#### [Work order]
Find every line in the entries that holds the string "pixels" and report it.

#### [Data extract]
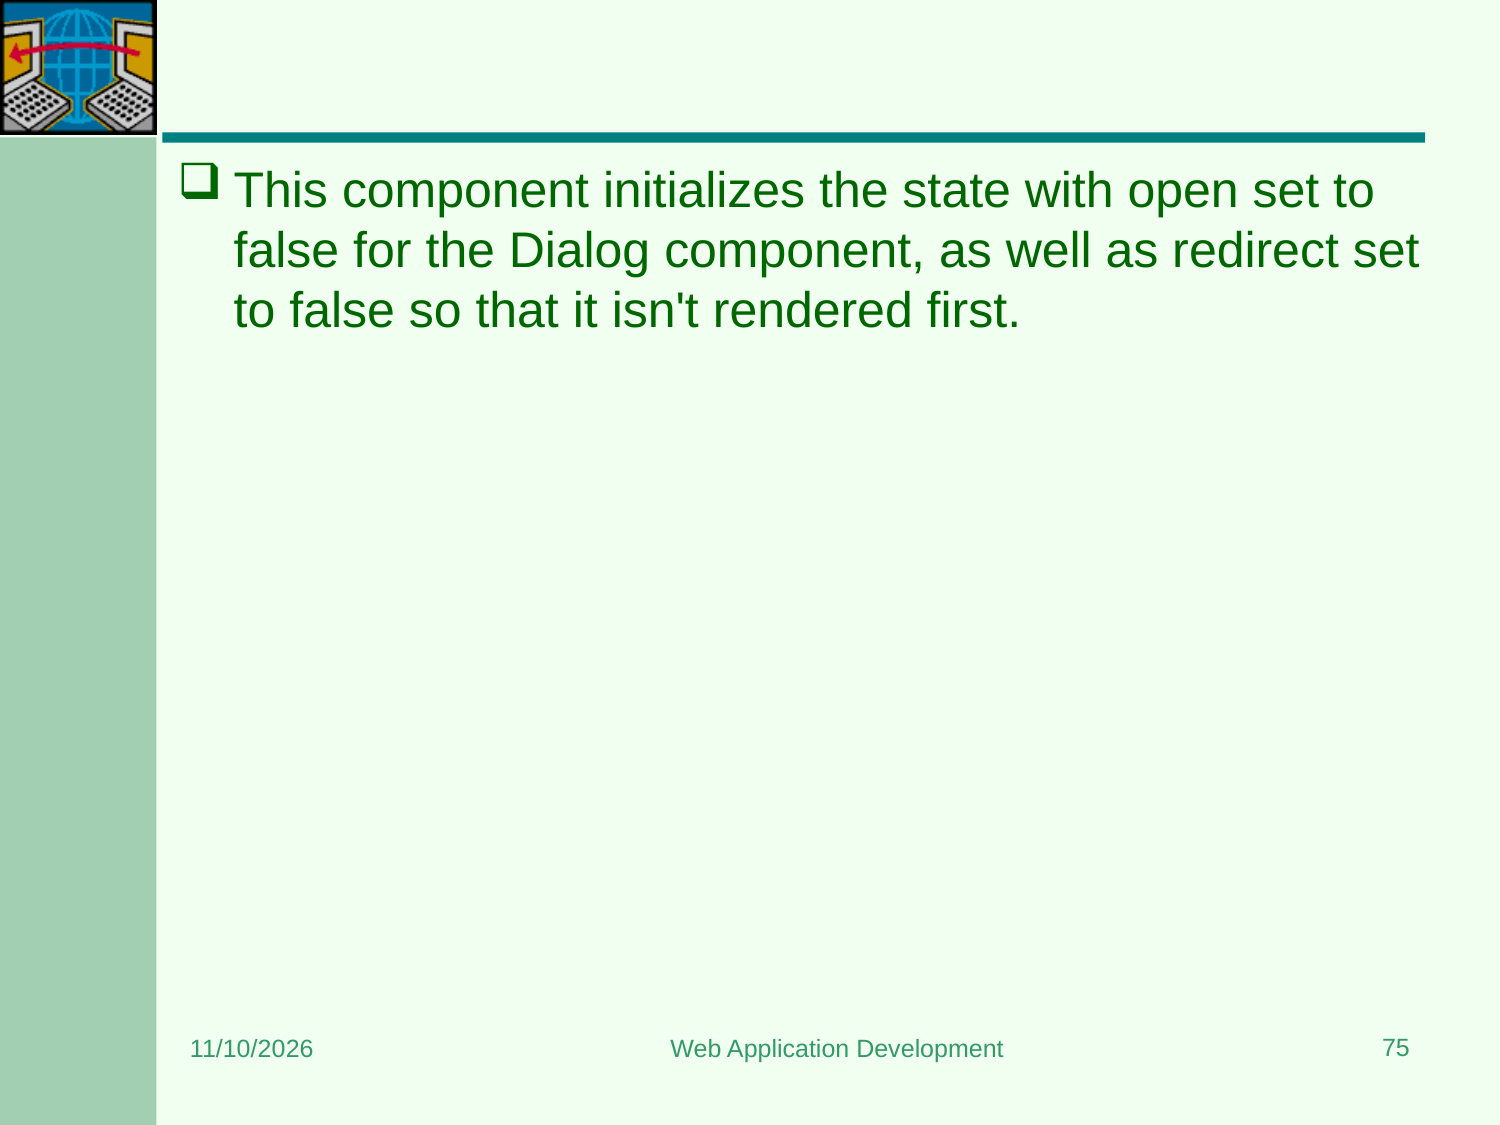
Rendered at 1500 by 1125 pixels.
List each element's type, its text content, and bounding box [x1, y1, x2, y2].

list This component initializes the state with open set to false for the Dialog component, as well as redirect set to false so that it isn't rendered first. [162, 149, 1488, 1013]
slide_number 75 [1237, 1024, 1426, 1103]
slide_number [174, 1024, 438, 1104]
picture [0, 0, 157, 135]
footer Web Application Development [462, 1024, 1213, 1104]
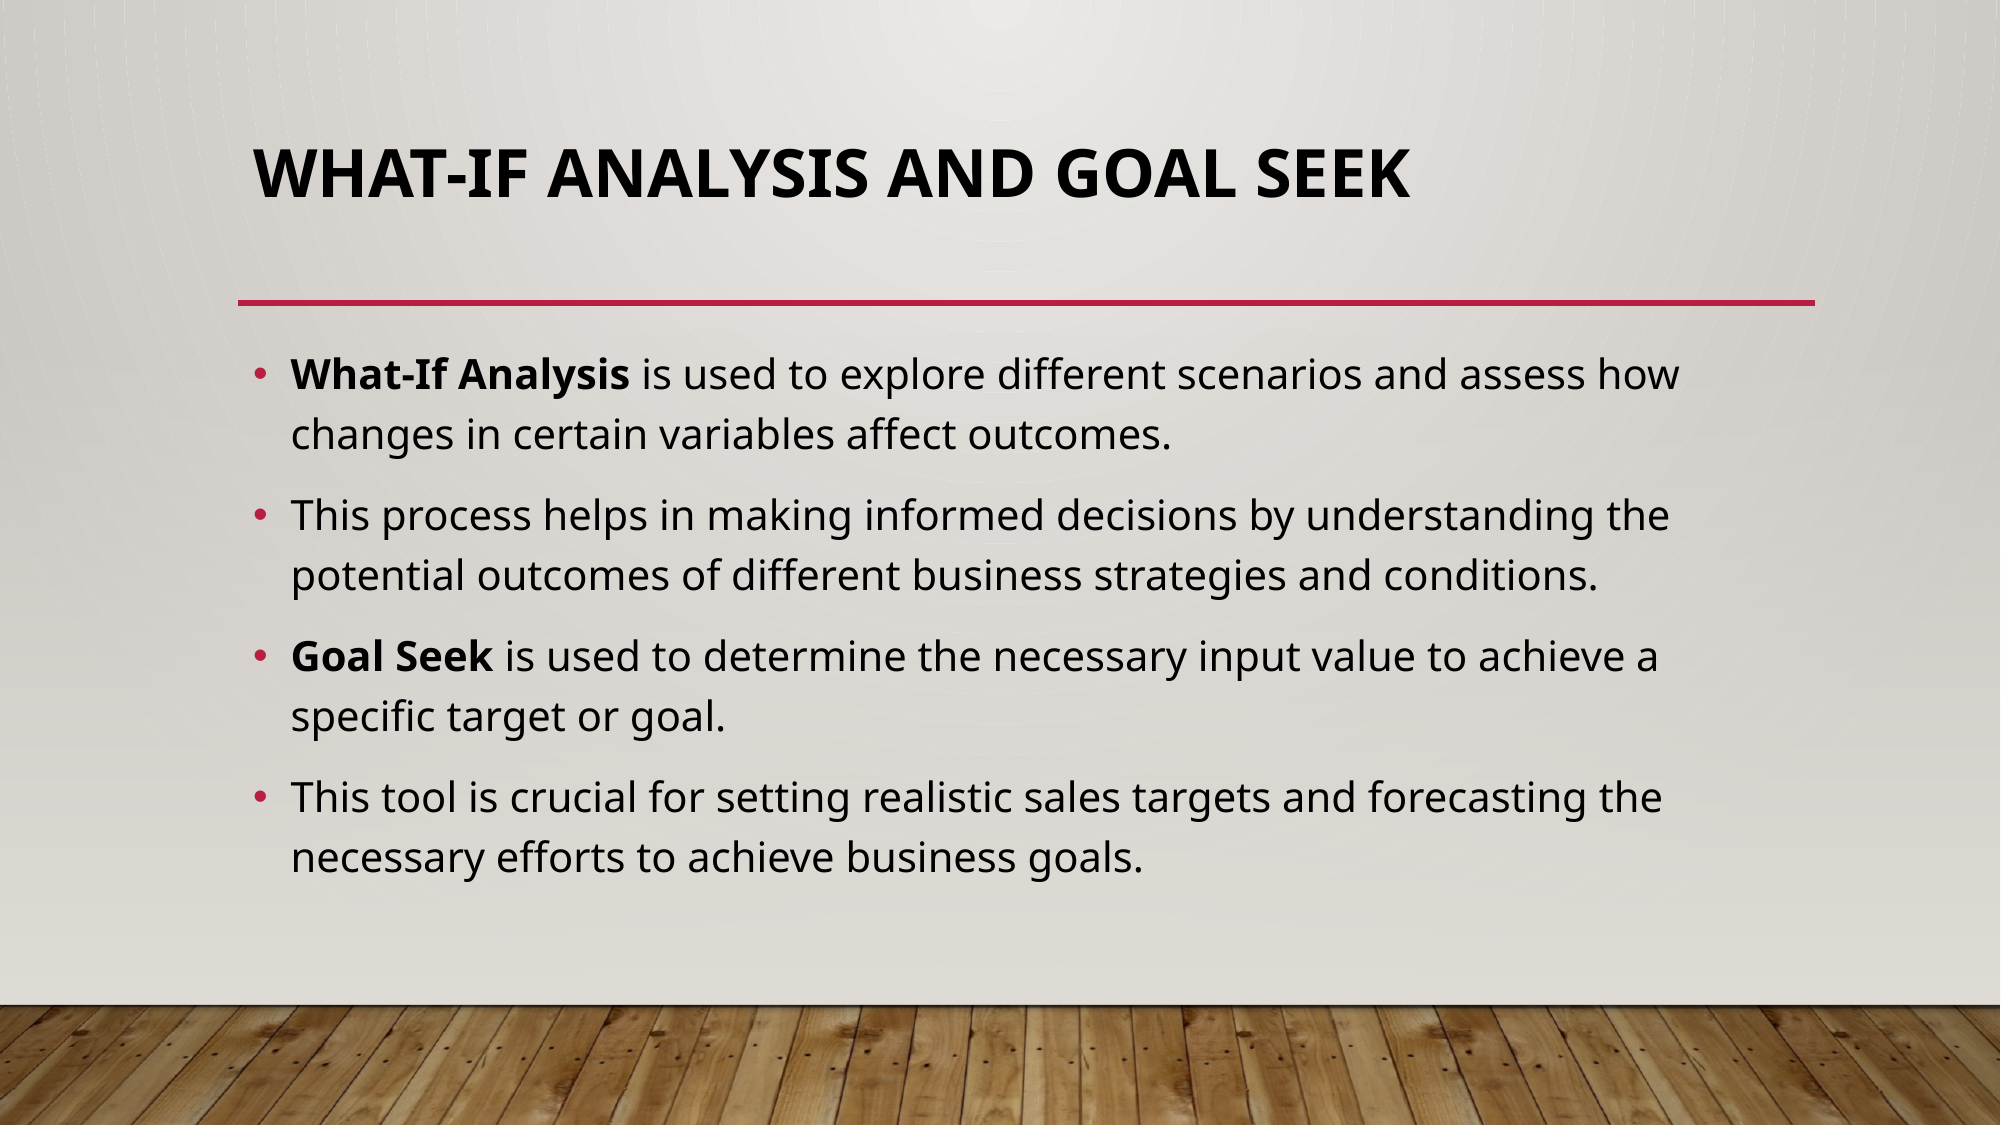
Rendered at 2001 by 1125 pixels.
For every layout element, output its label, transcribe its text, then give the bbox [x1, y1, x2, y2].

#### [Written answer]
Rendered at 1500 by 1125 pixels.
Rendered at 2001 by 1125 pixels.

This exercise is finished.